Su nombre es Greta Thunberg
“Evitar un colapso climático catastrófico es hacer lo aparentemente imposible, y es lo que tenemos que hacer”, advierte Greta Thunberg, la joven de 16 años, de nacionalidad sueca, activista por la justicia climática que, desde agosto de 2018, inició una protesta solitaria para exigir, a los políticos, acciones concretas y precisas contra el cambio climático. Greta decidió faltar al colegio cada viernes y, con una pancarta que señala “Huelga escolar por el clima”, sentarse frente al parlamento de Estocolmo como protesta. Desde entonces, más de un millón de estudiantes y adolescentes en más de 100 países se han unido a las huelgas escolares por el cambio climático. La joven ha inspirado el movimiento Friday For Future.
El argumento de Greta es que a los niños y jóvenes no les sirve de mucho aprender si es que no cuentan con un futuro. Y, de manera incisiva, reclama la utilidad de aprender datos cuando en el contexto actual estos no son tomados en cuenta, refiriéndose a las alarmantes cifras del calentamiento global. Ella pide escuchar a la ciencia y a lo que los expertos nos advierten respecto de los efectos del clima. Es así que reclama por la garantía de un futuro y lo hace de manera pacífica. Ella está consciente de que estamos en una situación de emergencia. Y apuesta a que su lucha se extienda para lograr concientizar y transformar hoy. En las vacaciones de Semana Santa, hizo una gira por Europa y lo hizo de manera consecuente: viajó en tren, pues se niega a viajar en avión para reducir la huella de carbono.
━━━
#### Partes del ejercicio
1 > Devuelve del texto sobre Greta Thunberg el pasaje que va desde "Su nombre es" hasta "Friday For Future.", ambos incluidos.
2 > Según el texto sobre Greta Thunberg, ¿qué dice la pancarta con la que se sienta frente al parlamento de Estocolmo?
3 > Continúa el texto sobre Greta Thunberg a partir de su última oración.
━━━
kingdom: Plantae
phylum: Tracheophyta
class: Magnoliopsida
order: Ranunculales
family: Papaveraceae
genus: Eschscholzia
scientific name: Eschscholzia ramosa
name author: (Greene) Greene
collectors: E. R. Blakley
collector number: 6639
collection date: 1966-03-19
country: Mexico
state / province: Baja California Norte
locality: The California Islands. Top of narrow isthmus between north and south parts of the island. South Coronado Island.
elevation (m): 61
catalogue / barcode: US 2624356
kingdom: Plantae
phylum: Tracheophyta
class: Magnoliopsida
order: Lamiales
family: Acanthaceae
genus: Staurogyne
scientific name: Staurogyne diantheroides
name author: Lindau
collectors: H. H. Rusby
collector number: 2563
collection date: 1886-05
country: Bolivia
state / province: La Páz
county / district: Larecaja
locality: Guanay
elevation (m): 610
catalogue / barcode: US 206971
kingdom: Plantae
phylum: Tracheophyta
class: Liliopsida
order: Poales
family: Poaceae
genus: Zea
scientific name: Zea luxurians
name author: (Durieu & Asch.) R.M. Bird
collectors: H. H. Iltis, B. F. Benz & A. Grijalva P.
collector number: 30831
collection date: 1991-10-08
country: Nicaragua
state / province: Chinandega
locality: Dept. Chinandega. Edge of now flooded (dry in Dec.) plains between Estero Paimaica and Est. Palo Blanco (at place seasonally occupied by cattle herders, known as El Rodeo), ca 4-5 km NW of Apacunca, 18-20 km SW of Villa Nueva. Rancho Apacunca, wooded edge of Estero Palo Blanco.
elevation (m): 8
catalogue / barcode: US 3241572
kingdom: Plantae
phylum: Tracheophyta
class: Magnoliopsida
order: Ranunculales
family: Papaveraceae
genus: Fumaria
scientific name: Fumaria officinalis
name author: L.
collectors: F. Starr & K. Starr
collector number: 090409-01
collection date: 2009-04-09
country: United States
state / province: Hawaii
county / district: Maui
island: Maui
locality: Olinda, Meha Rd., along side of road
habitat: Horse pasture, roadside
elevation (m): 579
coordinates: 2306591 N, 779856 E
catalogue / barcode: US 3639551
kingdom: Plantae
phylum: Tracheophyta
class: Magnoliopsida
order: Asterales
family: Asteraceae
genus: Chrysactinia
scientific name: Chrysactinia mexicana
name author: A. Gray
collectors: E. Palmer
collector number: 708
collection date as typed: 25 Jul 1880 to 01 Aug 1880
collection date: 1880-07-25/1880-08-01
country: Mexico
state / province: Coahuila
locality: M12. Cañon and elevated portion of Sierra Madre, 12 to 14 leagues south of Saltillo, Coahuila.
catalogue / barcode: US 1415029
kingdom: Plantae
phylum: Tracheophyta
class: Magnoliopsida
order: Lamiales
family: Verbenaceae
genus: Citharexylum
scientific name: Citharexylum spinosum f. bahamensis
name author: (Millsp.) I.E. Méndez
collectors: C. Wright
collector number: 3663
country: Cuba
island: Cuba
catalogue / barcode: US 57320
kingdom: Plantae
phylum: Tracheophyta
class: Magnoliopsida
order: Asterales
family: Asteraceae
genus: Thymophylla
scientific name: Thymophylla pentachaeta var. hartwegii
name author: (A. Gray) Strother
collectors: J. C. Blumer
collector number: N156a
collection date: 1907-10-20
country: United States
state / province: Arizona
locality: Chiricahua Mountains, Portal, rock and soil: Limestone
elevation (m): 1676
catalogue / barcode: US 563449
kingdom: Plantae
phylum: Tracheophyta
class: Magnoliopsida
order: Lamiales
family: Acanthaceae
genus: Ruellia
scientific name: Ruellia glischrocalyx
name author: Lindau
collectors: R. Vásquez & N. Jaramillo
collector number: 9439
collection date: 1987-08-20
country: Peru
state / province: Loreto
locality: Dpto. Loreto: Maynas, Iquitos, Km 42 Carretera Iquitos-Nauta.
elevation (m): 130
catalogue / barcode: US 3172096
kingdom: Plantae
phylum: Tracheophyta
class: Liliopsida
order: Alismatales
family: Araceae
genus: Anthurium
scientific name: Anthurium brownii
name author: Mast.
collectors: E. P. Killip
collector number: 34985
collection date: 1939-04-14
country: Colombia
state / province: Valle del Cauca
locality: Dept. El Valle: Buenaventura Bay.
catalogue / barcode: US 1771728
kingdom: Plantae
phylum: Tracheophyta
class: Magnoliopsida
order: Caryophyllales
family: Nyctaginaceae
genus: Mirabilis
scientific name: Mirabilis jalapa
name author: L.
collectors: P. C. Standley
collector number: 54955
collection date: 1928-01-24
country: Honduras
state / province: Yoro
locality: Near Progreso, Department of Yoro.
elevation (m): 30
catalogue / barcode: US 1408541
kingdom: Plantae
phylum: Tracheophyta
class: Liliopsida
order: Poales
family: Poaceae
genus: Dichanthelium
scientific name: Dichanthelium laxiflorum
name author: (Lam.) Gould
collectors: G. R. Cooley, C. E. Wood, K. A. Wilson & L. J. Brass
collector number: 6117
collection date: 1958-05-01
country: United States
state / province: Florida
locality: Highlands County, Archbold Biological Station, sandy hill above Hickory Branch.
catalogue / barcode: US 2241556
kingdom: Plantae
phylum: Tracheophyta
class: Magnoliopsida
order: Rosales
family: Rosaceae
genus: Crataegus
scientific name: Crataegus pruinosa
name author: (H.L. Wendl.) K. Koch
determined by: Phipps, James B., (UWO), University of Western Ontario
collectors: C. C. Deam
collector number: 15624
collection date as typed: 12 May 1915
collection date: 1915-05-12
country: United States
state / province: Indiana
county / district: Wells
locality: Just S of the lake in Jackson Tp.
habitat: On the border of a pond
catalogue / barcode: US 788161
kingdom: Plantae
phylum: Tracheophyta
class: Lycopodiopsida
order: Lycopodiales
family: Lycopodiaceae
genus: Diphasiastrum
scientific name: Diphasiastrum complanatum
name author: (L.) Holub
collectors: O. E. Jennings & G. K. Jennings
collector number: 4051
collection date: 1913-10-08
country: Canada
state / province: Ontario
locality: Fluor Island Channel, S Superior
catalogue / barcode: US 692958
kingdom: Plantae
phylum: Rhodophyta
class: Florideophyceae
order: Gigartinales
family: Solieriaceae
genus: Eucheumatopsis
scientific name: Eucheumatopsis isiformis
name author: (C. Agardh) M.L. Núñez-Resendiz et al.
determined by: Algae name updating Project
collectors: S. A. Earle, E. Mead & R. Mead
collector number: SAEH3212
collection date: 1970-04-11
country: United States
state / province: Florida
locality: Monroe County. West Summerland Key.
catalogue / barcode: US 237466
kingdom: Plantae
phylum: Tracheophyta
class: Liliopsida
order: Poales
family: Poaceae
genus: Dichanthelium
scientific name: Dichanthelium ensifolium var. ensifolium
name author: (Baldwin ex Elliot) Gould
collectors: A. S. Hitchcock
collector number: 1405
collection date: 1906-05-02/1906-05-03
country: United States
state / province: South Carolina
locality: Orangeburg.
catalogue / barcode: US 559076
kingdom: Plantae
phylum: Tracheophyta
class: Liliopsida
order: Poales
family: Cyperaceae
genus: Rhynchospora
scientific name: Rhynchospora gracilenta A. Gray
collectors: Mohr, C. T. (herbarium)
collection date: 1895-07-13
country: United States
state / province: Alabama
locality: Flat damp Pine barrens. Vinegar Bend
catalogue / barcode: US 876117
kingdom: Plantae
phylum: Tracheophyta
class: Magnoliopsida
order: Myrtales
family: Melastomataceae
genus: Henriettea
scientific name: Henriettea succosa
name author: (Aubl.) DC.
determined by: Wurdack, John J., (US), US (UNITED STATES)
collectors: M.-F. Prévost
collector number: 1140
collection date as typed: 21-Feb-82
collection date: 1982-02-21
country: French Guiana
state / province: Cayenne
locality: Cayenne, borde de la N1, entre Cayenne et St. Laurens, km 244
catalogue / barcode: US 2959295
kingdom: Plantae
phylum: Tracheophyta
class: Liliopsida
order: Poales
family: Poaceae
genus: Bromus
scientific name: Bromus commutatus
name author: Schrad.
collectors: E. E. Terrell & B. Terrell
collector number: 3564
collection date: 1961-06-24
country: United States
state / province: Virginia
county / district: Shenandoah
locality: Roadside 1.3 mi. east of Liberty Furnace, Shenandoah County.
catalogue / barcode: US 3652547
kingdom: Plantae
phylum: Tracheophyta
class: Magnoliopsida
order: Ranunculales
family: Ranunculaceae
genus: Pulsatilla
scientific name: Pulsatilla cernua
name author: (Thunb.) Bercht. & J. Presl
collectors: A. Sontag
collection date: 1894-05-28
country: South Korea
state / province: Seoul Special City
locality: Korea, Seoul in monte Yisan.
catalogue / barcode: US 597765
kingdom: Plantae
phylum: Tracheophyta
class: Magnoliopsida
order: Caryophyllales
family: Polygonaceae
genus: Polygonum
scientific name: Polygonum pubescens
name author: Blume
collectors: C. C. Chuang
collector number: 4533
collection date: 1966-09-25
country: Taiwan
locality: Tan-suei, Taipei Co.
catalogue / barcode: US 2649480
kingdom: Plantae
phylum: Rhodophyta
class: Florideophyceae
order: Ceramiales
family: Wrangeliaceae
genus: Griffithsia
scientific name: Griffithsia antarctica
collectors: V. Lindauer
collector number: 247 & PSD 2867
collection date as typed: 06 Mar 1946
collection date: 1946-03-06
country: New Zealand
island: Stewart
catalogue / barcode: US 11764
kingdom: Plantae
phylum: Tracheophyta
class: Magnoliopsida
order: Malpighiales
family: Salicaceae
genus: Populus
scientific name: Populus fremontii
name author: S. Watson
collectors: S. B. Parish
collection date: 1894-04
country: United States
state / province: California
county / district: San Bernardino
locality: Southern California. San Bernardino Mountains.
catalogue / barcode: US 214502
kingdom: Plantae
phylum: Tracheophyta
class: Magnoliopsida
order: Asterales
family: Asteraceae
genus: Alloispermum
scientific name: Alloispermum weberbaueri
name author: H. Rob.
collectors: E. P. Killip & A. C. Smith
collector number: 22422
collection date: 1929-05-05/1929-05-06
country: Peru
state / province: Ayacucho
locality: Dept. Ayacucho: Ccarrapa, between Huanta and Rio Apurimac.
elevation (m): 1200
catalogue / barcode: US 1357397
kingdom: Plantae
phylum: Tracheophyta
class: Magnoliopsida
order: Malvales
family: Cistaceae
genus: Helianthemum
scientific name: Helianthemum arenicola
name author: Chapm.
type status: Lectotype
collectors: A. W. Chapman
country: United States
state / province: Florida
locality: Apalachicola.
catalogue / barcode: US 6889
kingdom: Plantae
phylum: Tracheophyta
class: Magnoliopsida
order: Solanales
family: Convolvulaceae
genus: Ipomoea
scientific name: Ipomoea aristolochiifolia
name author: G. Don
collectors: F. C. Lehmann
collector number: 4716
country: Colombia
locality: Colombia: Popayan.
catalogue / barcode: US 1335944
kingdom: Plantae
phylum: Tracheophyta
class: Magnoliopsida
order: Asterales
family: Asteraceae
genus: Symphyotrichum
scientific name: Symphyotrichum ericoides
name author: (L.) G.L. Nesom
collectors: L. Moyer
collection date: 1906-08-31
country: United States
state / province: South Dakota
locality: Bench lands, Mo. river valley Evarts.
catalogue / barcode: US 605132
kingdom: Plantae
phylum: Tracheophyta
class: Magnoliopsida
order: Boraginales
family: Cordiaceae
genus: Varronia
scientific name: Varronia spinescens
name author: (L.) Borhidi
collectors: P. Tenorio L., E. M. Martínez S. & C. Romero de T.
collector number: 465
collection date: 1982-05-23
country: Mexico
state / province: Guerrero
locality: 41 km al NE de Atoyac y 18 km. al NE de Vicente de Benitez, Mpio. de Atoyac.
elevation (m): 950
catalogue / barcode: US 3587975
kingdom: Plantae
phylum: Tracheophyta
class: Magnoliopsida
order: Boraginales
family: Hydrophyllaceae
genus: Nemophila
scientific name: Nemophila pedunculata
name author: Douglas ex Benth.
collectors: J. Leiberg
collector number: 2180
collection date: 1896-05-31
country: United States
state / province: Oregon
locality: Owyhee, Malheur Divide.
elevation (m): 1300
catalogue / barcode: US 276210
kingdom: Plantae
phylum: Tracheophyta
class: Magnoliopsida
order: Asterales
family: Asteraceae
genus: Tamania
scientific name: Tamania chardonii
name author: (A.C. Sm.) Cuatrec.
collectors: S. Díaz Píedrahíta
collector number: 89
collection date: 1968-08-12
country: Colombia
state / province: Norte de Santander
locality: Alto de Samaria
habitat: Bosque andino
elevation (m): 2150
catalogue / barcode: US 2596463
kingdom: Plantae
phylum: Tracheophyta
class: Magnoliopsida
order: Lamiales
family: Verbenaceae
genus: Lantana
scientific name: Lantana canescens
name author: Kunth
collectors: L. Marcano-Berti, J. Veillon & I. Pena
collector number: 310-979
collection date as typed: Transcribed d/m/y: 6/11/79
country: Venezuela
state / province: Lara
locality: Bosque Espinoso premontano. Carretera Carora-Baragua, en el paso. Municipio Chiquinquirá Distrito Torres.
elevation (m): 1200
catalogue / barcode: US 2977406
━━━
#### Respuestas
1 >
Su nombre es Greta Thunberg
“Evitar un colapso climático catastrófico es hacer lo aparentemente imposible, y es lo que tenemos que hacer”, advierte Greta Thunberg, la joven de 16 años, de nacionalidad sueca, activista por la justicia climática que, desde agosto de 2018, inició una protesta solitaria para exigir, a los políticos, acciones concretas y precisas contra el cambio climático. Greta decidió faltar al colegio cada viernes y, con una pancarta que señala “Huelga escolar por el clima”, sentarse frente al parlamento de Estocolmo como protesta. Desde entonces, más de un millón de estudiantes y adolescentes en más de 100 países se han unido a las huelgas escolares por el cambio climático. La joven ha inspirado el movimiento Friday For Future.

2 > "Huelga escolar por el clima".

3 >
Si bien Greta emite el mensaje de la importancia del cambio de hábitos a nivel individual, sabe que las grandes transformaciones se darán desde los Estados, y las grandes corporaciones, pues son quienes generan la mayor parte de las emisiones de gases invernadero. Interpela de manera aguda a los políticos señalándoles que “se nos acaba el tiempo y a ustedes se les han agotado las excusas”.
En los discursos ante instancias internacionales, Greta es muy profunda en sus críticas y asevera que “estamos ante una situación de emergencia, nuestra civilización está siendo sacrificada para que unos pocos tengan la oportunidad de seguir haciendo grandes cantidades de dinero. Nuestra biósfera está siendo sacrificada para que la gente rica de países como el mío (Noruega) pueda vivir con lujos. Es el sufrimiento de muchos el que paga los lujos de pocos”. Finalmente, Greta, de manera lúcida sostiene que no podremos solucionar la crisis climática por la que atravesamos, si es que ésta no es tratada como tal, como una verdadera crisis, por tanto, si las soluciones son imposibles de hallarse dentro el sistema, pues hay que cambiar de sistema, no queda otro camino, si queremos permanecer como humanidad.